For the last few days I’ve been glued to my computer. Every year, I make calendars from my travels near and far for friends and family. It’s something I love doing despite all the time it takes to sort through a year’s worth of photographs, uploading them and creating a calendar for each person on my list. Each calendar is unique, just like each of the recipients.
Anyway, with all this creativity came eating leftovers heated up in the microwave, when what I really wanted was a helping of this jeweled squash I made last week! This was absolutely sublime!!!
I roasted a butternut squash until almost cooked through, then made a filling using earthy Forbidden Black Rice, sweet-tart dried cranberries, garbanzo beans, kale and Black Garlic. If you can’t get Black Garlic, use regular or roasted garlic instead and perhaps a splash of good quality balsamic vinegar. Yum! That’s all I can say!
This dish will definitely show up regularly in our house from now on. I might use the small Delicata squashes if I want individual servings for dinner guests. The black rice was delicious, but any kind of rice, if cooked firm, or other grain would work. Other greens would work well also, but I like how the kale held up in color and texture, especially when reheating individual portions. Once the squash is stuffed, you can wrap it and bake it the next day! I did just that, and it worked out really well.

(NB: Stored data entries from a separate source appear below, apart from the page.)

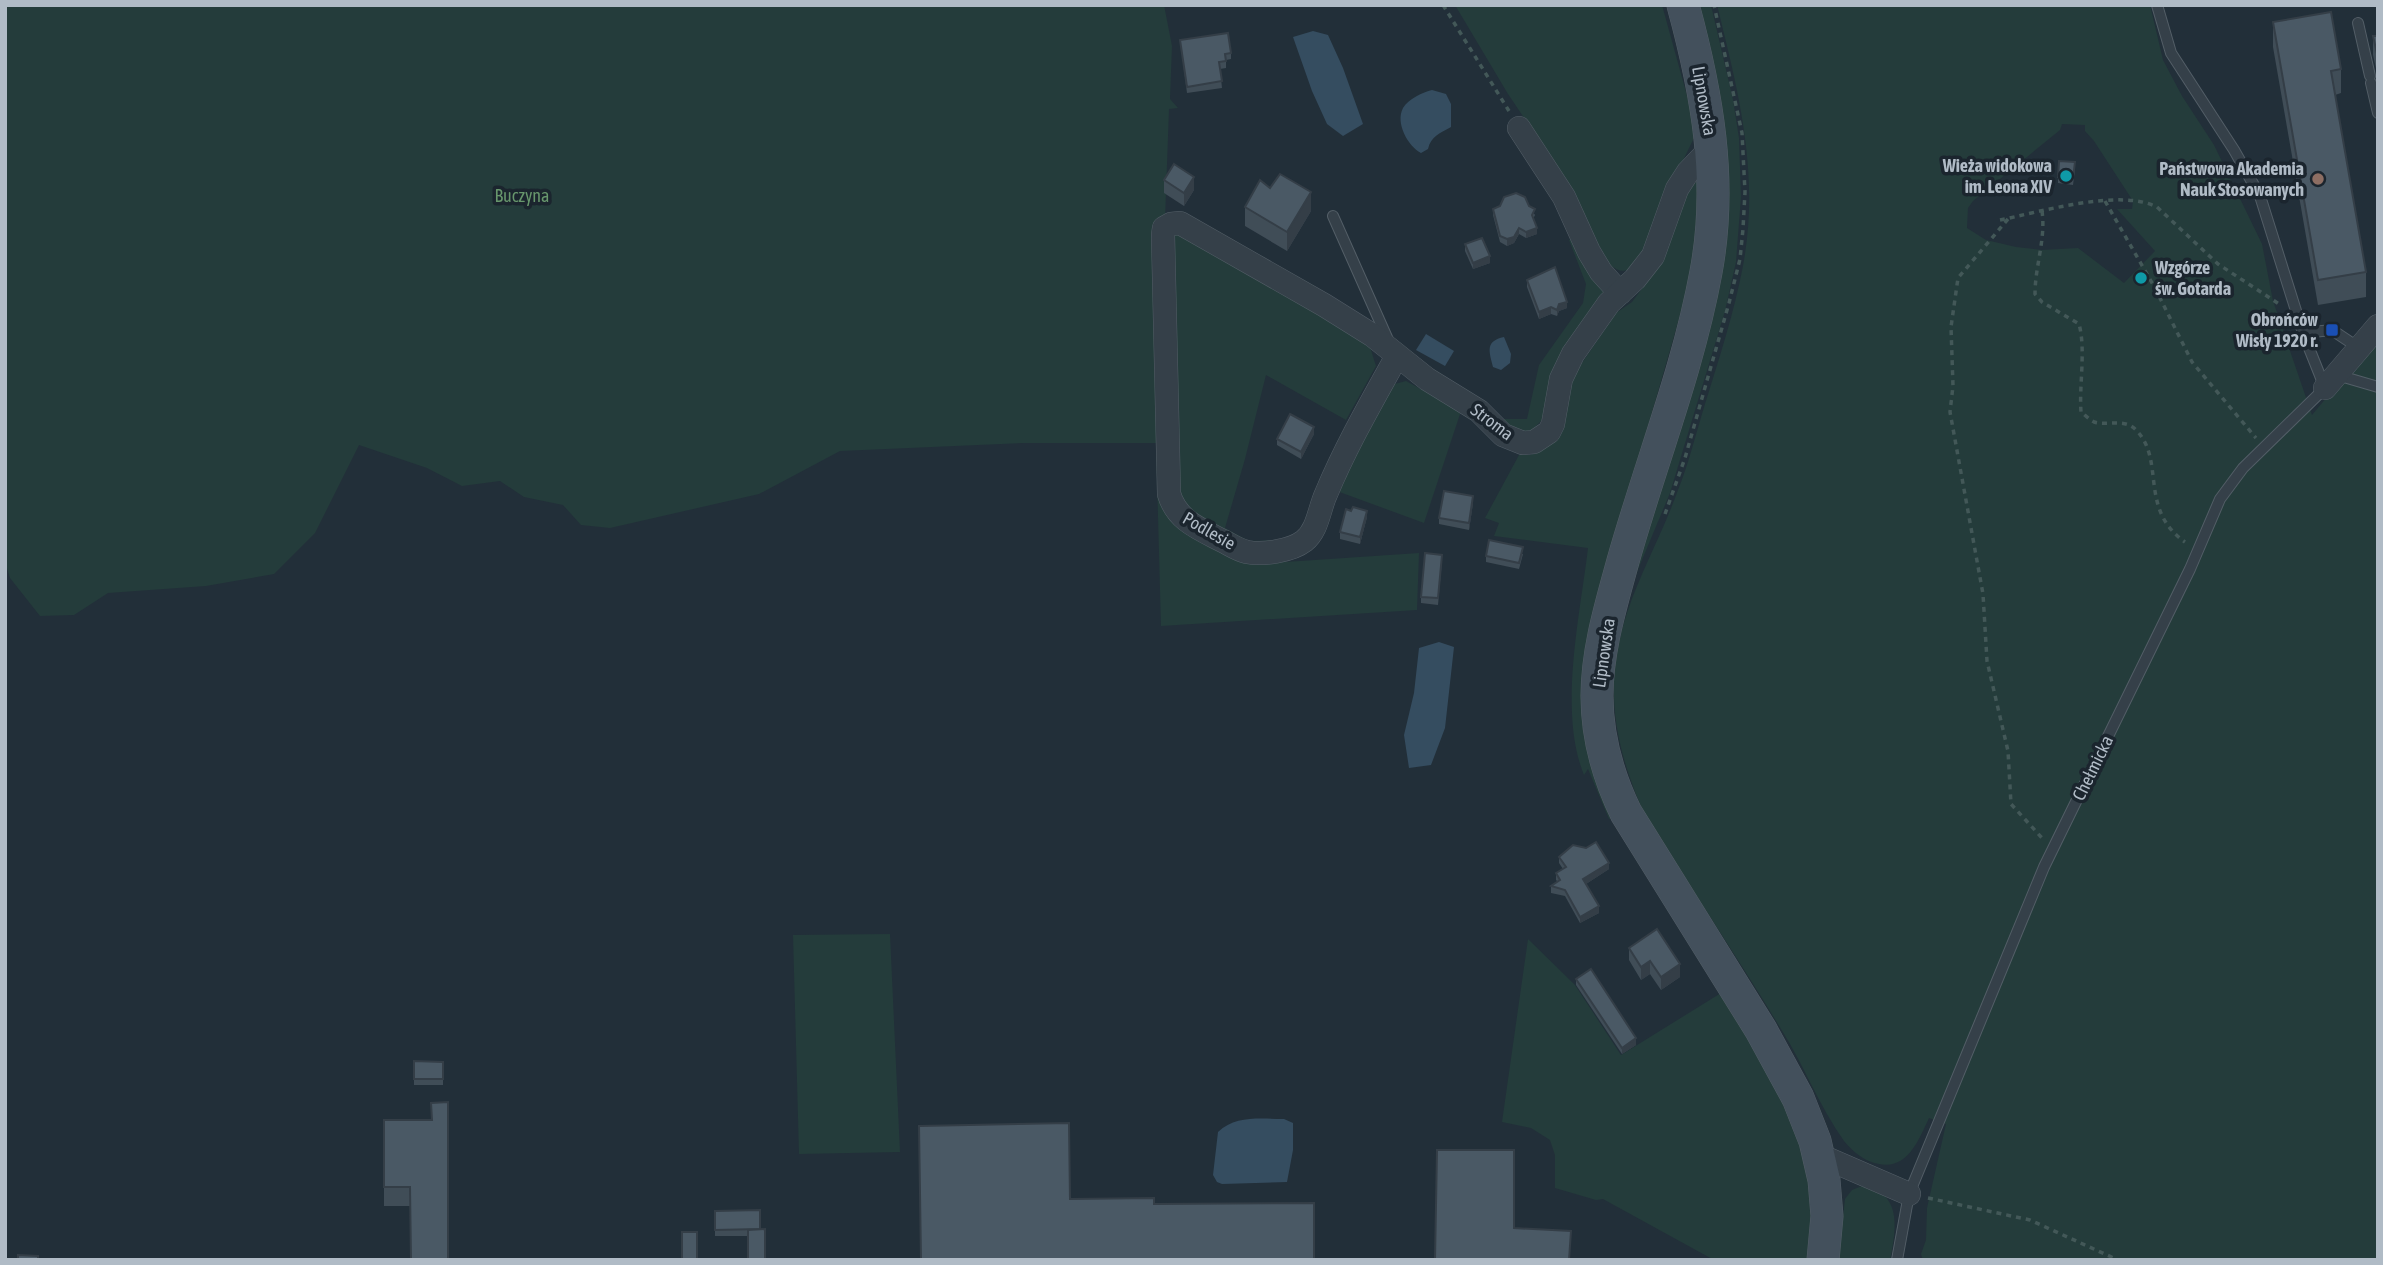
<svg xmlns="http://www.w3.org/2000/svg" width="2383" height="1265" viewBox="0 0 2383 1265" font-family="'Asap Condensed',sans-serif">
<rect width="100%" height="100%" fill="#222f39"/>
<g fill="#243c3b" fill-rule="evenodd">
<path d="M5 5H1164L1172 46 1170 99 1178 108 1169 109 1165 220 1370 347 1376 366 1346 420 1266 375 1245 459 1225 528 1249 541 1285 540V562L1419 553 1417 610 1161 626 1156 443H1024L840 451 759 494 610 528 581 525 563 505 524 497 500 481 462 486 427 468 359 445 315 533 274 574 206 586 108 593 74 615 40 616 10 578 5 562Z"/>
<path d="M1455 5H1662L1697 132C1688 150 1679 168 1671 187 1660 211 1654 247 1634 266 1625 274 1618 271 1610 265L1535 134 1508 94Z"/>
<path d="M1697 5H1711L1733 100 1739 138 1741 197 1736 262 1725 311 1670 493 1624 603 1728 185C1728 123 1714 65 1697 5Z"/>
<path d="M1717 5H2150L2163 60 2182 96 2214 145 2262 244 2273 301 2312 415 2378 336V1260H1923L1921 1254 1926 1240 1927 1208 1946 1124 1929 1118C1919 1139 1908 1170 1879 1164 1865 1162 1852 1151 1844 1141 1819 1106 1804 1065 1781 1029 1738 958 1691 888 1646 818 1615 748 1602 688 1627 613 1641 571 1663 532 1678 490 1689 463 1696 433 1705 404 1719 359 1734 313 1743 266 1760 174 1739 94 1717 5ZM2062 124 2085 125V131L2094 141 2133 201 2132 209H2117L2155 251 2124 283 2078 248 2042 250 2016 247 1986 240 1967 228 1968 208 1973 201 2060 130Z"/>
<path d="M1698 181 1697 242 1685 298 1608 565 1613 817 1609 819 1588 769 1584 775C1558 712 1580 616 1588 548L1494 536 1499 523 1485 518 1519 455H1530L1542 450 1559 435 1569 382 1616 313 1632 302 1659 266 1689 187Z"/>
<path d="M1576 237 1608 287 1542 420 1532 430 1525 433 1502 423 1504 419H1527L1539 365 1583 303 1586 284 1569 240Z"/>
<path d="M1406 381 1461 411 1424 523 1334 490 1391 385Z"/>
<path d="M890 934 900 1152 799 1154 793 935Z"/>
<path d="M1528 939 1575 985 1621 1055 1721 993 1780 1093 1799 1135 1813 1194 1811 1260H1714L1603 1199 1596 1200 1555 1188V1155L1550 1140 1531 1128 1502 1122Z"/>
<path d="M1862 1186C1903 1192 1896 1230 1890 1260H1838L1845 1199 1852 1190Z"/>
</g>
<g fill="#354d60">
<path d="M1313 31 1328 35 1343 68 1363 124 1343 136 1327 124 1312 91 1293 37Z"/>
<path d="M1432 90 1446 94 1451 104V127C1440 133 1431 136 1428 149L1421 153C1408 146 1395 123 1403 108 1408 99 1423 92 1432 90Z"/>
<path d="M1426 334 1454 351 1445 366 1416 350Z"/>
<path d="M1504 337 1511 354 1510 363 1501 370 1493 367C1489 351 1485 341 1504 337Z"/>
<path d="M1439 642 1454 647 1445 728 1431 765 1409 768 1404 735 1414 693 1419 648Z"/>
<path d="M1284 1119 1293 1123V1150L1287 1182 1222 1184 1217 1182 1213 1175 1218 1132C1236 1115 1261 1119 1284 1119Z"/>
</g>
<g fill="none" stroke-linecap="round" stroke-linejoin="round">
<defs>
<g id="lane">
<path d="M2358 23 2370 76"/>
<path d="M2371 83 2378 113"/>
<path d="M1333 216 1389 342"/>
<path d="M2303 333 2332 330 2359 348"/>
<path d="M2337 375 2378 387"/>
<path d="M1897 1260 1909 1194 2044 867 2190 569 2220 499 2243 468 2325 388 2303 333 2260 196 2234 150 2171 53 2157 5"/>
</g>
<g id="street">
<path d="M1519 128 1564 197 1589 252 1601 272 1620 293"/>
<path d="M1397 356C1372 401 1346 446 1326 494 1319 509 1318 530 1304 541 1291 551 1263 555 1247 552 1238 550 1231 545 1223 541 1200 529 1177 521 1169 494L1163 235 1164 228 1171 224 1180 223 1324 305 1372 335 1427 379 1479 411 1503 435 1523 443 1534 442 1549 432 1553 424 1561 379 1573 354 1609 303 1635 279 1653 256 1677 189 1688 172 1712 147"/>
<path d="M2325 388 2378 326"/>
<path d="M1819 1155 1909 1194"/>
</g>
<path id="secondary" d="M1683 5C1707 93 1723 181 1706 272 1688 370 1650 465 1623 561 1611 605 1597 650 1597 696 1597 738 1608 776 1626 813L1761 1030 1798 1098 1815 1141 1824 1180 1827 1216 1823 1260"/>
</defs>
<use href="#lane" stroke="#535e67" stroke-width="12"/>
<use href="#street" stroke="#535e67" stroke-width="24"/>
<use href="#secondary" stroke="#535e67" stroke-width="33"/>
<g stroke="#435858" stroke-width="3.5" stroke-dasharray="5 5" stroke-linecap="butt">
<path d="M1443 5 1509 111"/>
<path d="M2105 201 2155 288 2192 362 2256 438"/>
<path d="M2042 211C2046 239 2035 266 2035 294L2042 302 2079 324C2086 349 2079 385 2081 412 2085 415 2090 420 2094 422 2108 426 2125 418 2136 430 2166 460 2138 509 2185 542"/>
<path d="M2008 219 1958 278 1951 327 1953 386 1950 412 1983 594 1987 661 2008 751 2011 804 2042 838"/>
<path d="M2000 220C2040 212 2120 188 2157 207L2218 264 2279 304"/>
<path d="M1665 514 1685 458 1729 303 1740 259 1743 229 1745 192 1742 133 1714 5"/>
<path d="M1928 1198 2030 1220 2118 1260"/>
</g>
<use href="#lane" stroke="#354049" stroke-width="10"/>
<use href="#street" stroke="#354049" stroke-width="23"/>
<use href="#secondary" stroke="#43505c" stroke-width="32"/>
</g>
<g fill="#404d57">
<path d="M2273 22 2341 69V93L2335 95 2366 272V297L2318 305 2273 47Z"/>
<path d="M2373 36H2378V77L2373 55Z"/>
<path d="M1180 40 1231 53V59L1226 60V68L1220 69 1222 88 1187 93Z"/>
<path d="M2075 169 2073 185 2058 183V177Z"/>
<path d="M1164 180 1194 190 1184 206 1164 193Z"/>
<path d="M1270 188 1311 211 1287 251 1245 226V207Z"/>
<path d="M1529 206 1535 215 1533 219 1537 234 1526 238 1519 234 1514 243 1507 246 1500 242 1493 215V209Z"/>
<path d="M1465 244 1490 263 1473 269 1465 251Z"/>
<path d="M1527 280 1567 308 1559 311 1557 316 1551 314 1539 319 1527 287Z"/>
<path d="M1314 434 1301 459 1277 445V439Z"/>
<path d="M1473 503 1469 530 1439 524V518Z"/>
<path d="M1351 511 1367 517 1360 544 1340 539V532Z"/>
<path d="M1523 554 1519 569 1486 562V556Z"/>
<path d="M1442 561 1438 605 1421 603V597Z"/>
<path d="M1559 857 1609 869 1586 884 1599 913 1580 923 1565 896 1551 893V886L1558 882 1556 880V873L1563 869 1559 863Z"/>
<path d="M1629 948 1680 977 1661 990 1650 974 1641 980 1629 960Z"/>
<path d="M1576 979 1636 1045 1622 1054 1576 985Z"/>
<path d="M414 1061 443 1062V1085H414Z"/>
<path d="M448 1102 410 1206H384V1120H431V1103Z"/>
<path d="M715 1211 760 1229 748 1236H715Z"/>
</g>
<g fill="#343e47">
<path d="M1194 177V190L1184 206V193Z"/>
<path d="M1311 192V211L1287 251V232Z"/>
<path d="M1519 228V234L1514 243 1507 246V239Z"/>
<path d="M1537 228V234L1526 238V232Z"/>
<path d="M1490 256V263L1473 269V263Z"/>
<path d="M1567 302V308L1559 311 1557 316V310L1559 304Z"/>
<path d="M1551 307V314L1539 319V312Z"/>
<path d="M1314 427V434L1301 459V452Z"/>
<path d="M1473 496V503L1469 530V523Z"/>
<path d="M1367 511V517L1360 544V537Z"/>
<path d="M1609 863V869L1583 886V879Z"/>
<path d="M1599 906V913L1580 923V917Z"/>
<path d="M1650 961V974L1641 980V967Z"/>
<path d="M1680 964V977L1661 990V977Z"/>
<path d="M1636 1038V1045L1622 1054V1048Z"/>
</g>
<g fill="#4a5965" stroke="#343e47" stroke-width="2">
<path d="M2331 12 2341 69 2331 71 2366 272 2318 280 2273 22Z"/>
<path d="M1228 33 1231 53 1225 54 1226 61 1219 62 1222 81 1187 87 1180 40Z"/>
<path d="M2373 36H2378V58Z"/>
<path d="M2059 161 2075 162 2073 178 2058 177Z"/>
<path d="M1174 164 1194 177 1184 193 1164 180Z"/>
<path d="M1280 174 1311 192 1287 232 1245 207 1260 180 1270 188Z"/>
<path d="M1516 193 1525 197 1529 206 1535 209 1532 215 1537 228 1526 232 1519 228 1514 237 1507 239 1500 236 1493 209 1500 206 1504 197Z"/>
<path d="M1482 238 1490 256 1473 263 1465 244Z"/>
<path d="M1555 267 1567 302 1559 304 1557 310 1551 307 1539 312 1527 280Z"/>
<path d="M1290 414 1314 427 1301 452 1277 439Z"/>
<path d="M1444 491 1473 496 1469 523 1439 518Z"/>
<path d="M1353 507 1367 511 1360 537 1340 532 1346 509 1351 511Z"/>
<path d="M1489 540 1523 547 1519 563 1486 556Z"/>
<path d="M1425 553 1442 555 1438 598 1421 597Z"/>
<path d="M1596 842 1609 863 1583 879 1599 906 1580 917 1565 890 1551 886 1560 880 1556 873 1566 867 1559 857 1573 845 1586 848Z"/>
<path d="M1657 929 1680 964 1661 977 1650 961 1641 967 1629 948Z"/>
<path d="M1591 969 1636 1038 1622 1048 1576 979Z"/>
<path d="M414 1061 443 1062V1079H414Z"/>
<path d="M448 1102V1260H411L410 1187H384V1120H432L431 1103Z"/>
<path d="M1069 1123 1070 1199 1154 1198V1204L1314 1203V1260H921L919 1126Z"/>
<path d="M1437 1150H1514V1228L1571 1231 1569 1260H1435Z"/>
<path d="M760 1210V1229L715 1230V1211Z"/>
<path d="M765 1229V1260H748V1230Z"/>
<rect x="682" y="1232" width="15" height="28"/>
<path d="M18 1255 38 1256V1260H18Z"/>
</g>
<g fill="#0f9aa8" stroke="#1b252e" stroke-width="2.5">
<circle cx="2066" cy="176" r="7"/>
<circle cx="2141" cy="278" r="7"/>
</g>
<circle fill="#8d6e63" stroke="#1b252e" stroke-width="2.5" cx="2318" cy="179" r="7"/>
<rect fill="#1a4fb4" stroke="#1b252e" stroke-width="2.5" x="2325" y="323" width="14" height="14" rx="3.5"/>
<g text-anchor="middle" stroke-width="7" stroke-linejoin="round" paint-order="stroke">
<g font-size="18" fill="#b0bbc6" stroke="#1b252e">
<text transform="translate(1704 101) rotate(80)" y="6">Lipnowska</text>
<text transform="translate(1492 422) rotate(37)" y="6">Stroma</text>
<text transform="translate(1209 531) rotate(30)" y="6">Podlesie</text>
<text transform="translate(1604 653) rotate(-82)" y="6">Lipnowska</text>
<text transform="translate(2093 768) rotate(-64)" y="6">Chełmicka</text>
</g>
<g font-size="18" font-weight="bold" fill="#b0bbc6" stroke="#1b252e" text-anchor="end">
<text x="2052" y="172">Wieża widokowa<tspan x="2052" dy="21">im. Leona XIV</tspan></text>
<text x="2304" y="175">Państwowa Akademia<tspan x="2304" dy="21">Nauk Stosowanych</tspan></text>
<text x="2155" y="274" text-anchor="start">Wzgórze<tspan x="2155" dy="21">św. Gotarda</tspan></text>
<text x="2318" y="326">Obrońców<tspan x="2318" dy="21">Wisły 1920 r.</tspan></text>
</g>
<g font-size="18" fill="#67966c" stroke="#1b252e">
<text x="522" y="202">Buczyna</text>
</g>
</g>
<rect width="2383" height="1265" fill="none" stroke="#b0bbc6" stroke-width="14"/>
</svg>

What’s not to like! It’s vegan, gluten free (if rice or quinoa is used), nutritious, delicious and looks gorgeous on a serving platter!
Especially during the holiday season!
Here’s the recipe:
- 1 butternut squash, cut in half lengthwise
- olive oil
- 2 to 3 cups cooked Forbidden Rice (the rice cooker worked well on the mixed rice setting)
- water for the rice
- 1 large bunch of kale, chopped and lightly steamed
- 1/2 a head of Black Garlic
- 1 large onion, finely chopped
- a little smoked paprika
- salt and freshly ground pepper
- 1 can of garbanzo beans, rinsed and drained well
- 1/2 cup of dried chopped cranberries
Preheat the oven to 375°.
Cook the rice according to package directions. I generally like rice on the firmer side and use 1 cup grain to 1 1/2 cups of liquid.
Clean the kale, chop it and steam with a little salt (helps with the color) until just wilted.
Place the cut squash cut-side down on a lightly oiled rimmed baking sheet and bake until almost tender, about 45 minutes.
When the squash is cool enough to handle, scoop out the flesh, leaving the bottom slightly thicker than the sides.
Keep the flesh and make a soup with it!
Heat a little olive oil in a wide pan.
Sauté the onion with a pinch of salt on medium-high heat until it’s getting colored.
Add the finely minced black garlic and cook a few more minutes.
Next, add the garbanzo beans and smoked paprika.
Sauté until everything is fragrant and delicious.
Season with a sprinkle of salt and some black pepper.
Turn off the heat and add the cooked rice, steamed kale and dried cranberries.
Mix well but gently. Taste and adjust seasonings if needed.
Stuff this mixture into the hollowed-out squash halves.
You can really pack it in and make a mound on top.
Sprinkle with a little bit more smoked paprika and bake in the oven until piping hot!
Let the squash rest for a few minutes before cutting it.